Au Kivu, la population se mobilise contre le paludisme et la malnutrition, par Cyprien Lusenge
Mal pourvus en infrastructures sanitaires, souvent détruites lors des conflits, les habitants d’un village de la région de Butembo, dans l’Est du Congo, se sont mobilisés pour construire un bloc opératoire. Ailleurs, ce sont des infirmières qui ont remonté un centre de santé apprécié.
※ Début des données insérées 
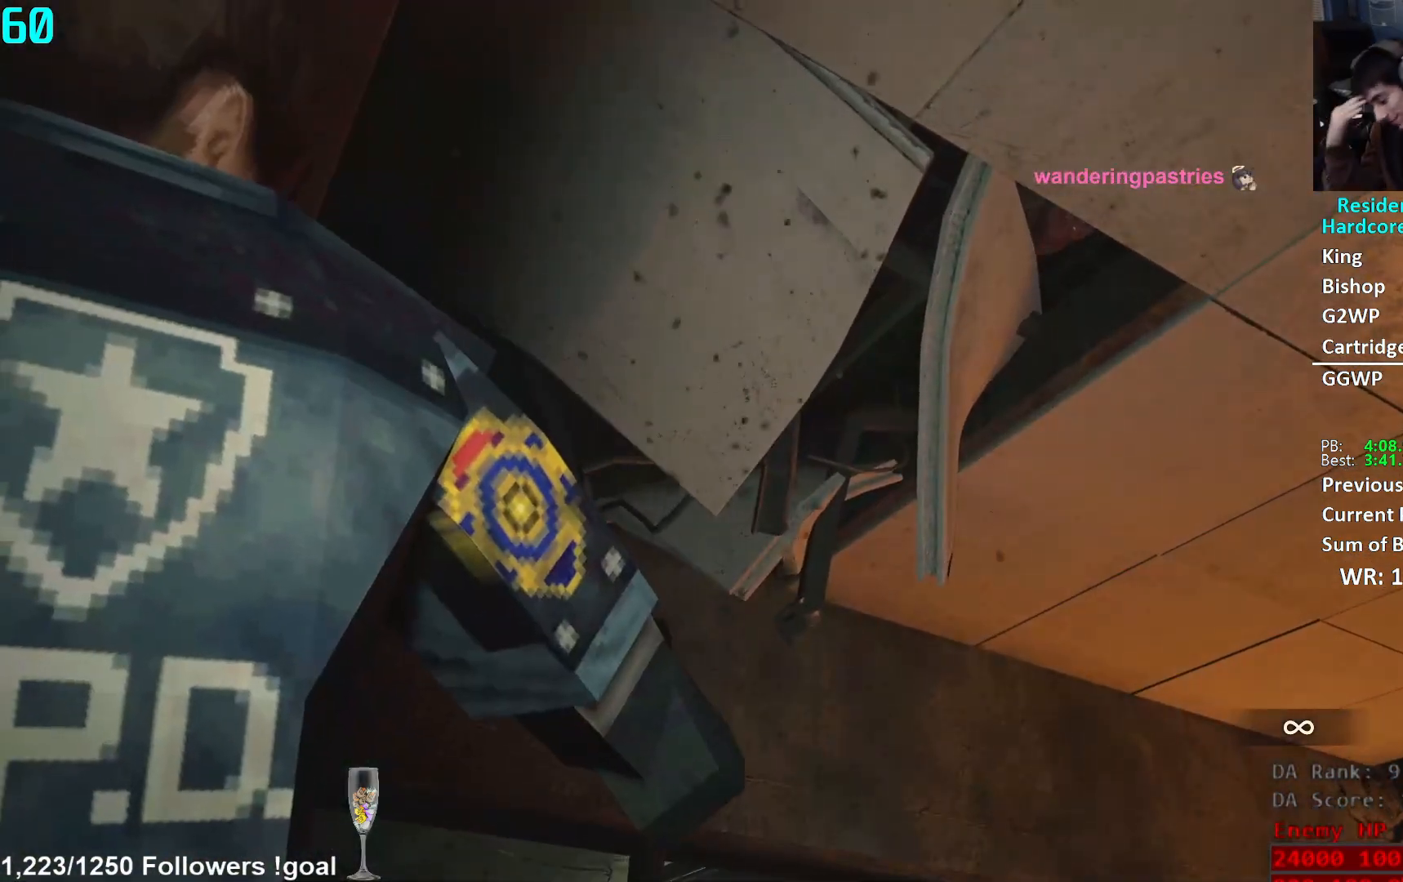
{"buttons": ["L1"], "left_stick": "center", "right_stick": "center", "events": []}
En septembre dernier, les habitants de Kyalumba, un village à 35 km à l’est de Butembo, ont inauguré le bloc opératoire de leur nouveau centre de santé. Jusqu’à présent, les gens devaient se rendre à l’hôpital de Kyondo, à une vingtaine de kilomètres, pour les cas graves. En effet, le village ne disposait que d’un poste de santé sans médecin traitant. La population a travaillé bénévolement à la construction du nouveau centre en transportant parfois sur une distance de trois kilomètres du sable, des moellons et de la nourriture. Ils ont aussi apporté leurs compétences en matière de construction.
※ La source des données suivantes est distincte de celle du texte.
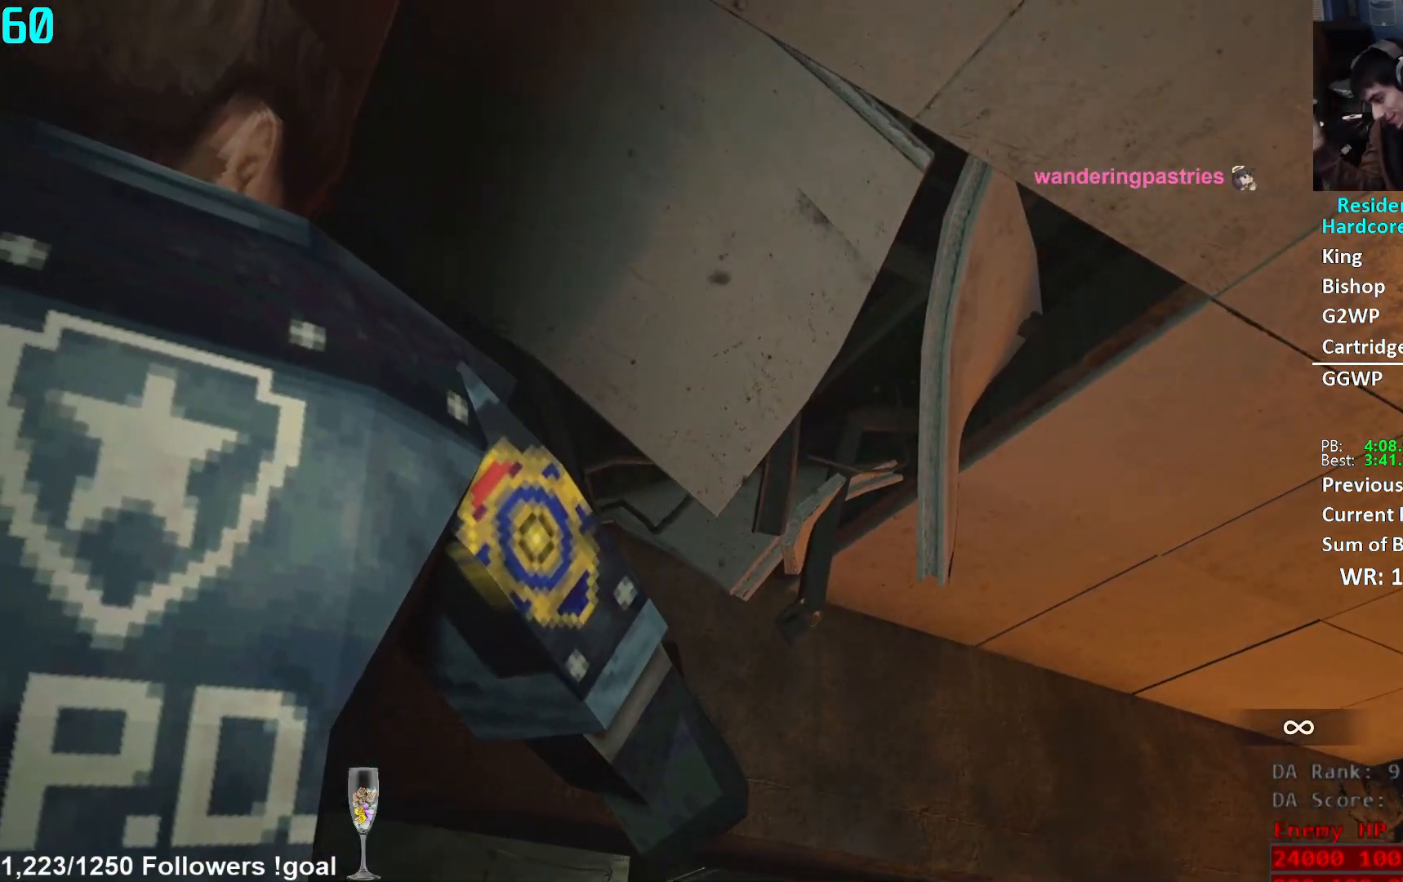
{"buttons": ["L1"], "left_stick": "center", "right_stick": "center", "events": []}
Le Nord-Kivu avec ses 5,6 millions d’habitants répartis sur 54 mille km² est l’une des provinces les plus vastes du Congo. Traversée depuis des années par les conflits et les déplacements de population, c’est aussi l’une des plus touchées par les problèmes de santé tels que le paludisme, la malnutrition et les problèmes liés à l’eau. Vu l’étendue du territoire, les gens doivent souvent parcourir de longues distances pour atteindre le centre de santé de référence.
À Kyalumba, les voyages vers l’hôpital causaient chaque mois la mort de six personnes au moins. Les femmes enceintes étaient les plus touchées à cause de la rupture utérine. « C’est l’élément le plus grave qui a obligé la population à solliciter un centre de santé, mieux équipé qu’un simple poste », déclare Kambale Lukando qui montre du doigt un groupe de patients visiblement rassurés par la présence du médecin. Les quelques femmes que nous avons rencontrées sont heureuses de penser qu’elles ne risquent plus de mourir lors de l’accouchement. « Maintenant, je comprends pourquoi il y avait beaucoup de morts. Les femmes enceintes qui viennent de loin nous arrivent déjà fatiguées. Les brancardiers qui les transportent le sont aussi. Personne ne pourrait continuer la route », constate le Dr Nathan Kasiviholya Kizito.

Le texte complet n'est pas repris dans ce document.